Work order => Please transcribe the entries below without omitting a single character.

Recorded data =>
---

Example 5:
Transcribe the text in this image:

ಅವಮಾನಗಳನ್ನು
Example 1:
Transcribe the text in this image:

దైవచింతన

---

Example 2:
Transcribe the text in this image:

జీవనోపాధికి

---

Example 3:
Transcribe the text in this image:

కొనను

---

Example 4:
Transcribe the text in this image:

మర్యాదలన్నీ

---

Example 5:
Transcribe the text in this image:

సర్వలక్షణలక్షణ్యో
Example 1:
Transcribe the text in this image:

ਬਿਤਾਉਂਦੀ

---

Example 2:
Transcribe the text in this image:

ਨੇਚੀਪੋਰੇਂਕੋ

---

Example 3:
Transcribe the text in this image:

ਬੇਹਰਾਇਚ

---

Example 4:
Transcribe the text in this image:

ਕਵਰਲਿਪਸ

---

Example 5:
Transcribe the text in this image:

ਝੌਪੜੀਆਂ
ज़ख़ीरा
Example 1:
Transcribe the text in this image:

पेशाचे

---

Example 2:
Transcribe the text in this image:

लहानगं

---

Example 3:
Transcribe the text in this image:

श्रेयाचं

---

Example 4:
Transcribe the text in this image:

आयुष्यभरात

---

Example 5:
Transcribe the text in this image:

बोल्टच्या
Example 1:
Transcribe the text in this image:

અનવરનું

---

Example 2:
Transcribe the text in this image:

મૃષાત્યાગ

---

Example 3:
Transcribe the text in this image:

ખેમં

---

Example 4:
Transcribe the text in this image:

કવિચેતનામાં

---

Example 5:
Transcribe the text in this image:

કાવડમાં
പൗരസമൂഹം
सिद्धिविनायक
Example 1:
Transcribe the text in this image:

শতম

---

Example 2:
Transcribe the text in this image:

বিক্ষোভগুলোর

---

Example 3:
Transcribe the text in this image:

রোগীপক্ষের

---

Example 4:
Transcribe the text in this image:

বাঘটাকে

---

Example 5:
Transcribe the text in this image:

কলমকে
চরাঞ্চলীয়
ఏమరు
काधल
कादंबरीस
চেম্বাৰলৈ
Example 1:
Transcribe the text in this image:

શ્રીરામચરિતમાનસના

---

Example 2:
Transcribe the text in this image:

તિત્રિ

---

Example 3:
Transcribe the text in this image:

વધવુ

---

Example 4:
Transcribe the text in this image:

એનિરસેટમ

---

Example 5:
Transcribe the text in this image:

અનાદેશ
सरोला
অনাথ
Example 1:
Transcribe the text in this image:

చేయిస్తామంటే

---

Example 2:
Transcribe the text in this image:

Response =>
---

Example 5:
Transcribe the text in this image:

ಅವಮಾನಗಳನ್ನು
Example 1:
Transcribe the text in this image:

దైవచింతన

---

Example 2:
Transcribe the text in this image:

జీవనోపాధికి

---

Example 3:
Transcribe the text in this image:

కొనను

---

Example 4:
Transcribe the text in this image:

మర్యాదలన్నీ

---

Example 5:
Transcribe the text in this image:

సర్వలక్షణలక్షణ్యో
Example 1:
Transcribe the text in this image:

ਬਿਤਾਉਂਦੀ

---

Example 2:
Transcribe the text in this image:

ਨੇਚੀਪੋਰੇਂਕੋ

---

Example 3:
Transcribe the text in this image:

ਬੇਹਰਾਇਚ

---

Example 4:
Transcribe the text in this image:

ਕਵਰਲਿਪਸ

---

Example 5:
Transcribe the text in this image:

ਝੌਪੜੀਆਂ
ज़ख़ीरा
Example 1:
Transcribe the text in this image:

पेशाचे

---

Example 2:
Transcribe the text in this image:

लहानगं

---

Example 3:
Transcribe the text in this image:

श्रेयाचं

---

Example 4:
Transcribe the text in this image:

आयुष्यभरात

---

Example 5:
Transcribe the text in this image:

बोल्टच्या
Example 1:
Transcribe the text in this image:

અનવરનું

---

Example 2:
Transcribe the text in this image:

મૃષાત્યાગ

---

Example 3:
Transcribe the text in this image:

ખેમં

---

Example 4:
Transcribe the text in this image:

કવિચેતનામાં

---

Example 5:
Transcribe the text in this image:

કાવડમાં
പൗരസമൂഹം
सिद्धिविनायक
Example 1:
Transcribe the text in this image:

শতম

---

Example 2:
Transcribe the text in this image:

বিক্ষোভগুলোর

---

Example 3:
Transcribe the text in this image:

রোগীপক্ষের

---

Example 4:
Transcribe the text in this image:

বাঘটাকে

---

Example 5:
Transcribe the text in this image:

কলমকে
চরাঞ্চলীয়
ఏమరు
काधल
कादंबरीस
চেম্বাৰলৈ
Example 1:
Transcribe the text in this image:

શ્રીરામચરિતમાનસના

---

Example 2:
Transcribe the text in this image:

તિત્રિ

---

Example 3:
Transcribe the text in this image:

વધવુ

---

Example 4:
Transcribe the text in this image:

એનિરસેટમ

---

Example 5:
Transcribe the text in this image:

અનાદેશ
सरोला
অনাথ
Example 1:
Transcribe the text in this image:

చేయిస్తామంటే

---

Example 2:
Transcribe the text in this image:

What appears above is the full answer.